Along the way, cowboys would sometimes happen upon game birds or rabbits, but it wasn’t a priority and there wasn’t a great deal of organized hunting going on. If a town was available, other than restocking the wagon, the most frequently obtained “treats” tended to be milk, buttermilk, spices, and beef.
(Another strange assumption people make is that there was a lot of beef on cattle drives. There was dried beef, it’s true, but it’s not like anyone was butchering a calf along the trail. This was almost entirely because of the extra time it would take–actually, in the early years of drives, a calf born en route was killed and left just to avoid having it slow down the herd. Eventually, Goodnight developed a wagon specifically to carry the calves to market.)
By the way, Charles Goodnight had a long life after this invention, and would ultimately come to outlive it. He became an employee and partner in the JA Ranch, the first ranch in the Texas panhandle, which at one point covered over a million acres, before starting his own ranch. He’d use some of his wealth to start a school, Goodnight College, which would close in 1916, and the now-abandoned town of Goodnight, Texas was named after him.
After his wife’s death in April 1926, he took ill. He’d been corresponding with Corrine Goodnight, a distant cousin who was a nurse in her 20s, which started because they noticed they had the same name. She came to take care of him. In March of 1927–two years before he died–Charles Goodnight expressed the desire that Corinne inherit his estate, so the 91-year-old Charles married the 27-year-old Corinne, giving her the improbable name of Corinne Goodnight Goodnight, which sounds more like a Bond girl than a deeply religious nurse.
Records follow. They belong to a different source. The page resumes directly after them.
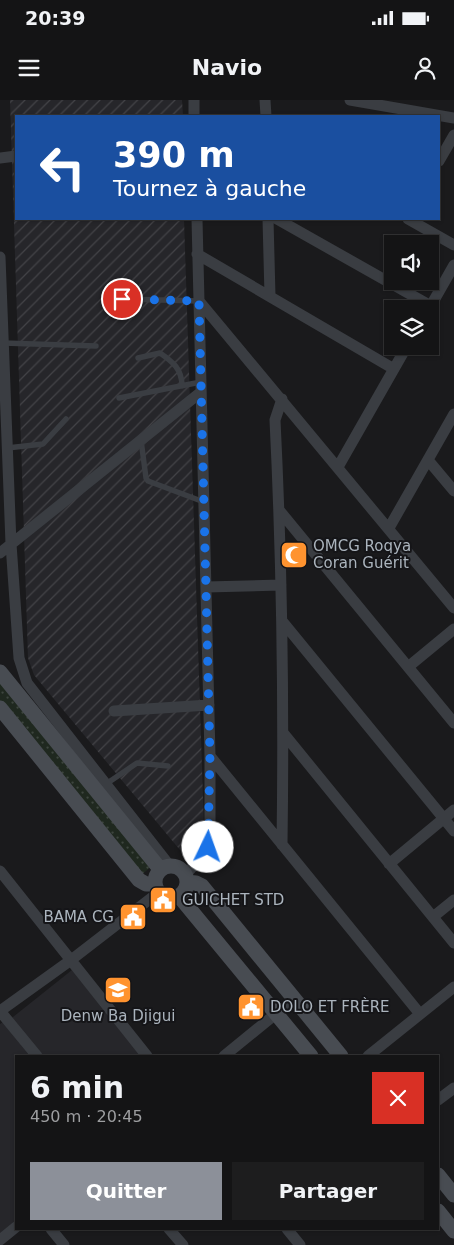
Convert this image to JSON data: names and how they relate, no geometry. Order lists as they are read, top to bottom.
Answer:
{
  "places": {
    "mosque": ["OMCG Roqya Coran Guérit"],
    "public building": ["GUICHET STD", "BAMA CG", "DOLO ET FRÈRE"],
    "school or university": ["Denw Ba Djigui"]
  },
  "page": {
    "status": "20:39",
    "header": "Navio",
    "turn": ["390 m", "Tournez à gauche"],
    "heading": ["6 min", "450 m · 20:45"],
    "buttons": ["Quitter", "Partager"]
  }
}
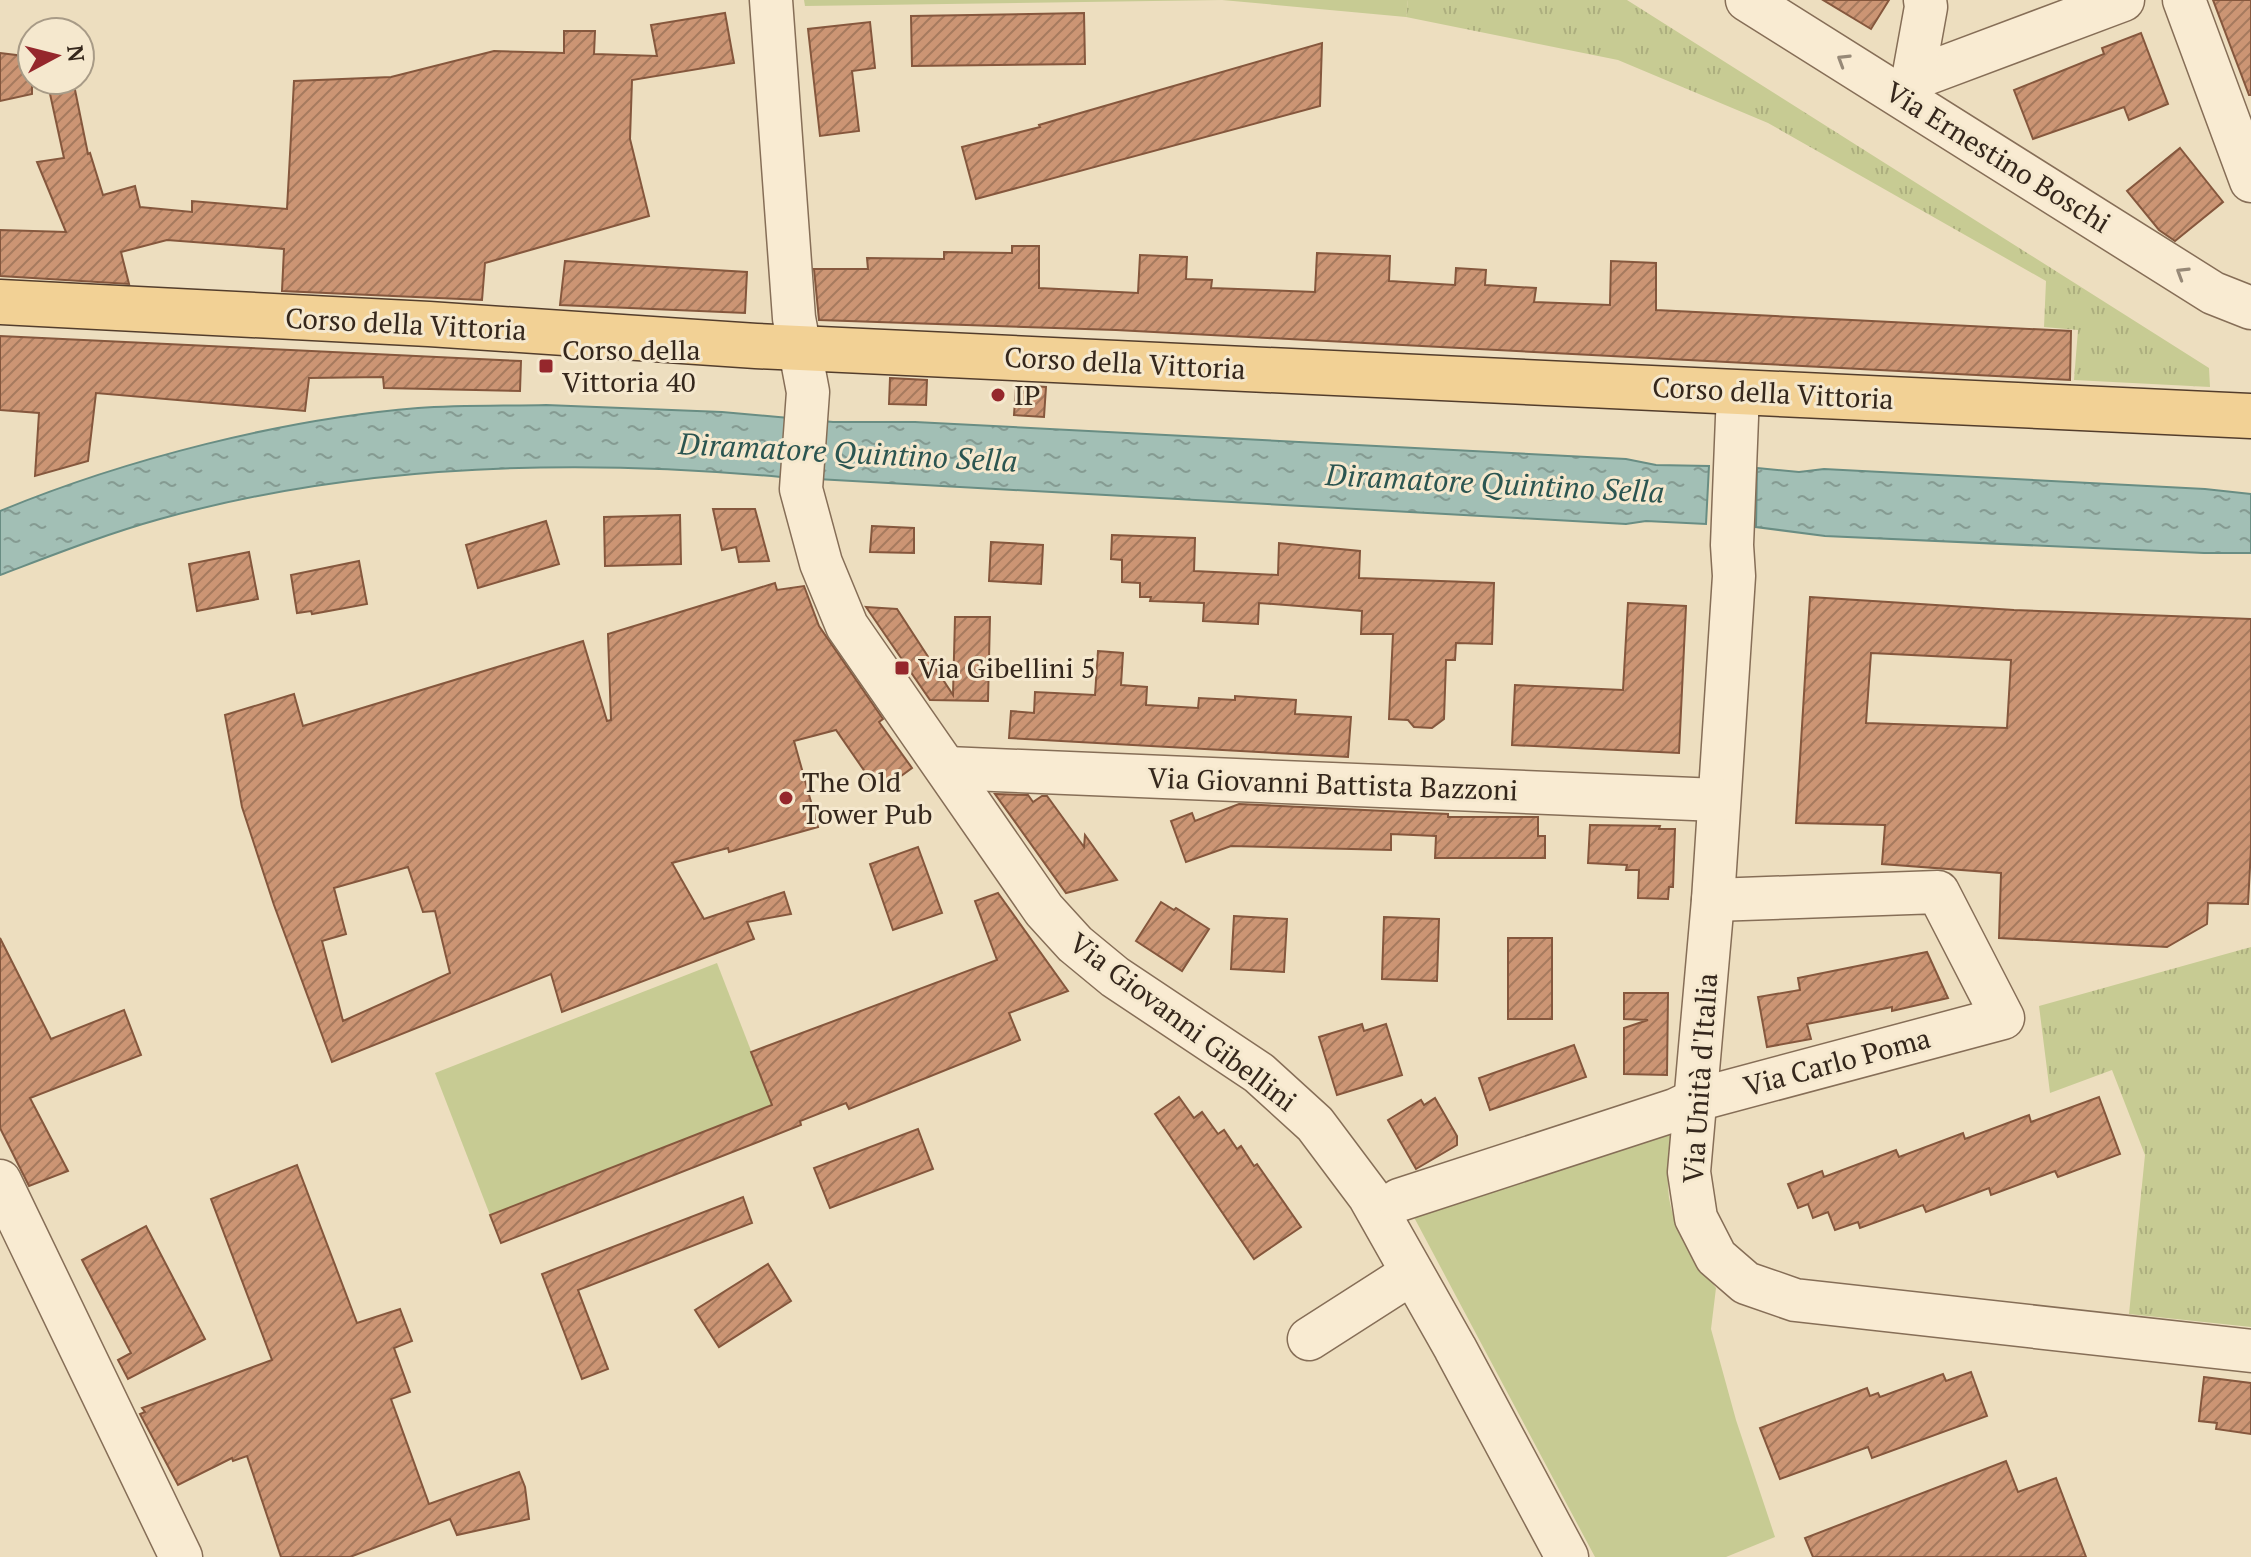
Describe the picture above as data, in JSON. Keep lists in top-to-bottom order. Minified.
{"streets":{"main road":["Corso della Vittoria"],"street":["Via Ernestino Boschi","Via Giovanni Battista Bazzoni","Via Giovanni Gibellini","Via Carlo Poma","Via Unità d'Italia"]},"crossings":[["Corso della Vittoria","Via Giovanni Gibellini"],["Corso della Vittoria","Via Unità d'Italia"],["Via Giovanni Battista Bazzoni","Via Giovanni Gibellini"],["Via Giovanni Battista Bazzoni","Via Unità d'Italia"],["Via Carlo Poma","Via Unità d'Italia"]],"one_way":["Via Ernestino Boschi"],"water":["Diramatore Quintino Sella"],"places":{"transit":["Corso della Vittoria 40","Via Gibellini 5"],"other":["IP","The Old Tower Pub"]},"north":"right"}
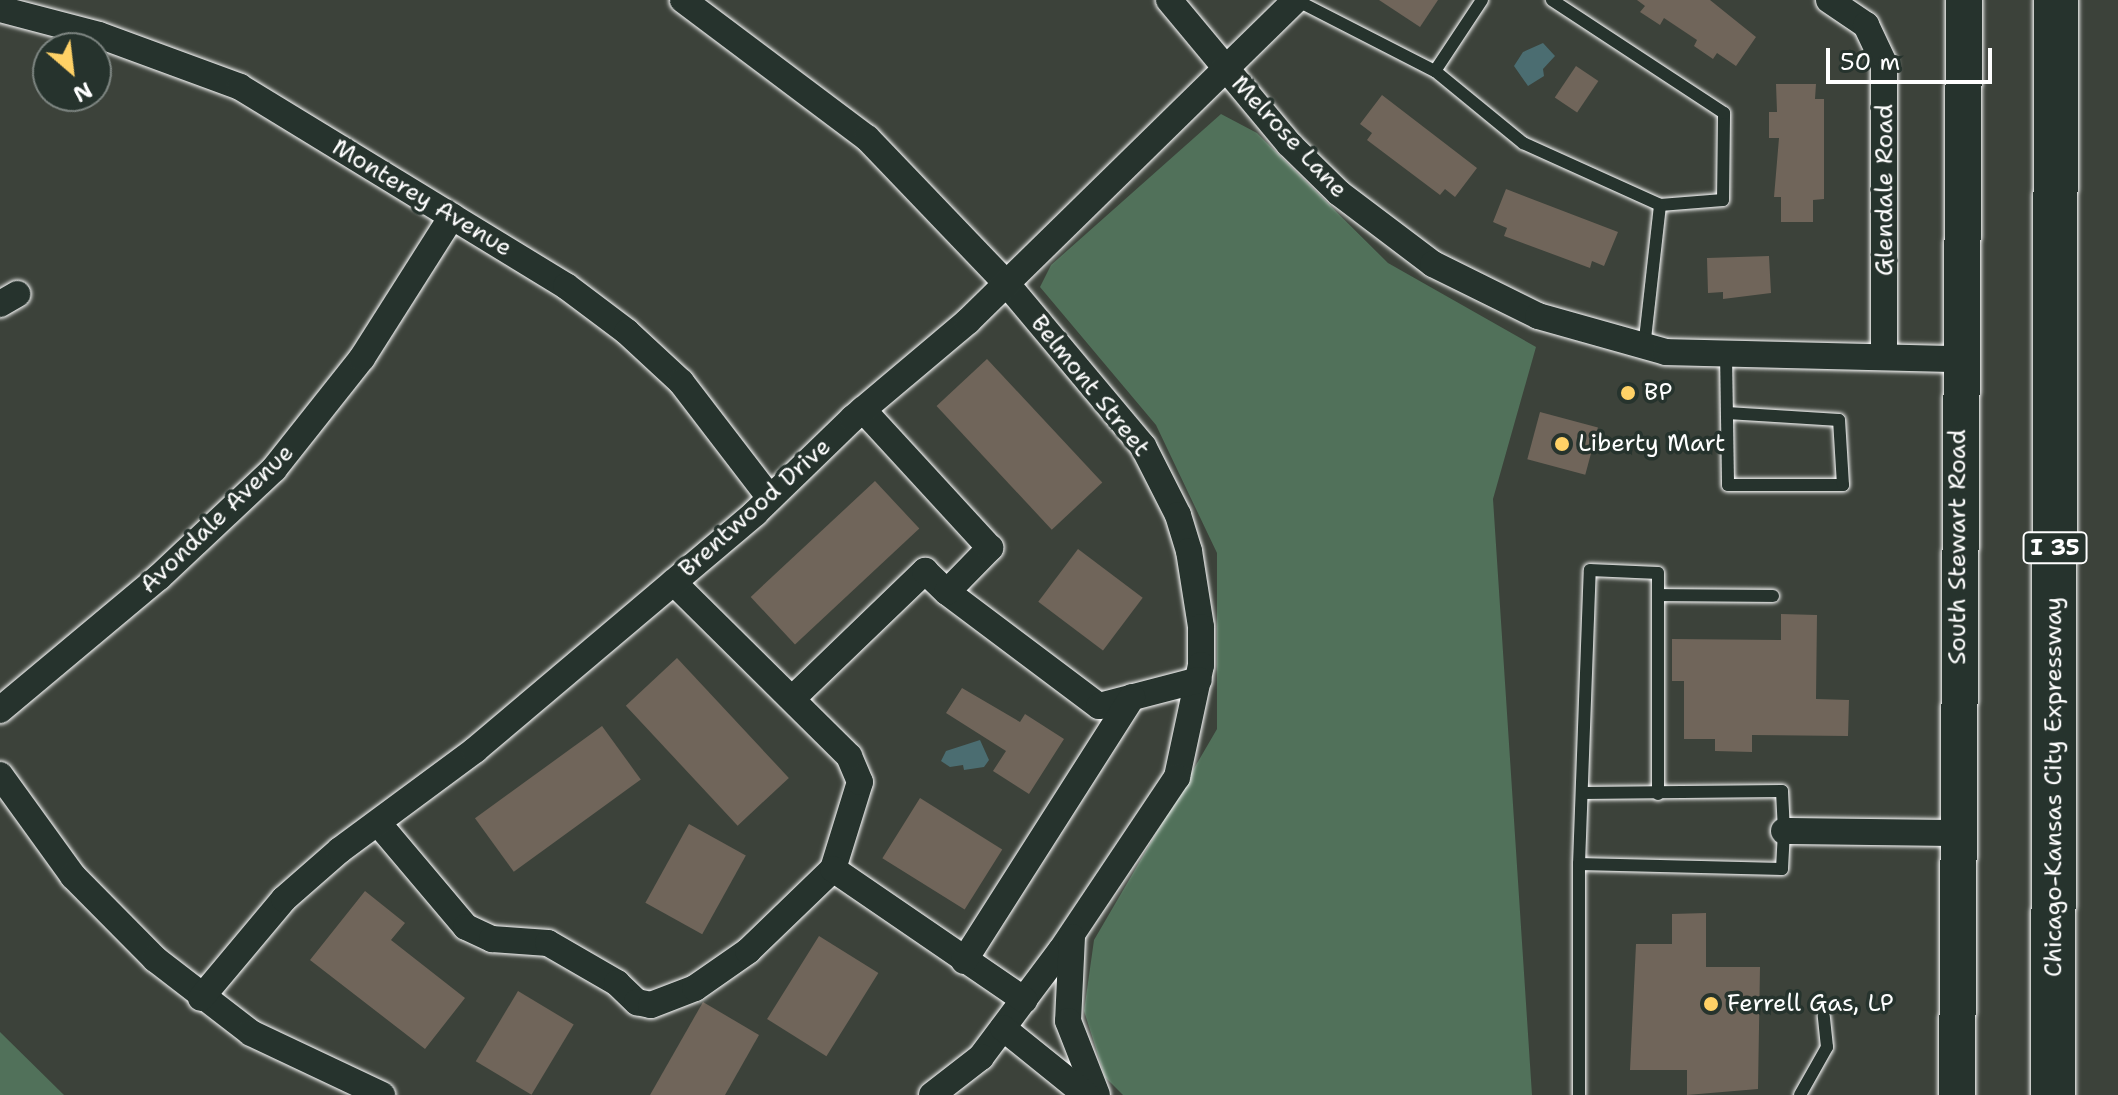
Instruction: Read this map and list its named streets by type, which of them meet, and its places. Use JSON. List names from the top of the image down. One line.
{"streets":{"highway":["I 35","Chicago-Kansas City Expressway"],"street":["Melrose Lane","Glendale Road","Monterey Avenue","Belmont Street","Brentwood Drive","Avondale Avenue","South Stewart Road"]},"crossings":[["Melrose Lane","Glendale Road"],["Melrose Lane","Brentwood Drive"],["Melrose Lane","South Stewart Road"],["Monterey Avenue","Brentwood Drive"],["Monterey Avenue","Avondale Avenue"],["Belmont Street","Brentwood Drive"]],"places":["BP","Liberty Mart","Ferrell Gas, LP"],"scale_bar":"50 m","north":"bottom right"}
So, given all of this information, how does this recipe fit in?
Looking at the recipe on this card, very few of these items were available to a chuck wagon. In fact, one of them in particular didn’t even exist in the States until there weren’t any wagon trails: corn chips.
By the end of the 19th century, long-distance cattle drives were unnecessary; enough rail had been laid that move cattle by railroad was cheaper and easier. Meanwhile, corn chips made from fried masa (which we’ve talked about a lot, most recently in the post for Yesterdish’s Hot Tamales) entered the U.S. market in 1932, when San Antonio’s Elmer Doolin bought a local recipe for the snacks from Mexico-born Gustavo Olquin, who called them little fried things, or fritas. Doolin named his company the Frito Corporation… but that’s another story.
From the box of L.R. from Winston-Salem, North Carolina.
Chuck Wagon Casserole
1 lb. ground beef
1/2 cup chopped celery
1/2 cup chopped onion
1/4 cup diced green pepper
1 can (6 oz.) tomato paste
1/2 cup water
1 Tablespoon chili powder
1 teaspoon salt
1 teaspoon paprika
2 cups (1 lb. can) drained lima beans
2 cups (1 lb. can) pork and beans
In a large skillet, brown ground beef. Add celery, onion, and green pepper; cook until vegetables are tender; drain. Add tomato paste, water, chili powder, salt, paprika, and beans. Simmer while preparing topping; see below.
Transfer hot meat mixture to casserole, if desired. Place biscuits around edge of fry pan or casserole, sealed edge facing center, on hot meat mixture. Bake in a 425 degree oven for 15 to 20 minutes or until biscuits are golden brown.
5 ounces American or Cheddar cheese, cut into 10 half-inch cubes
1 can (8 oz.) buttermilk or country style biscuits
2 tablespoons milk
2 cups corn chips, crushed
Separate biscuit dough into 10 biscuits. Place a cheese cube in the middle of each biscuit; fold in half; firmly press edges to seal. Dip biscuits in milk and coat both sides with crushed corn chips.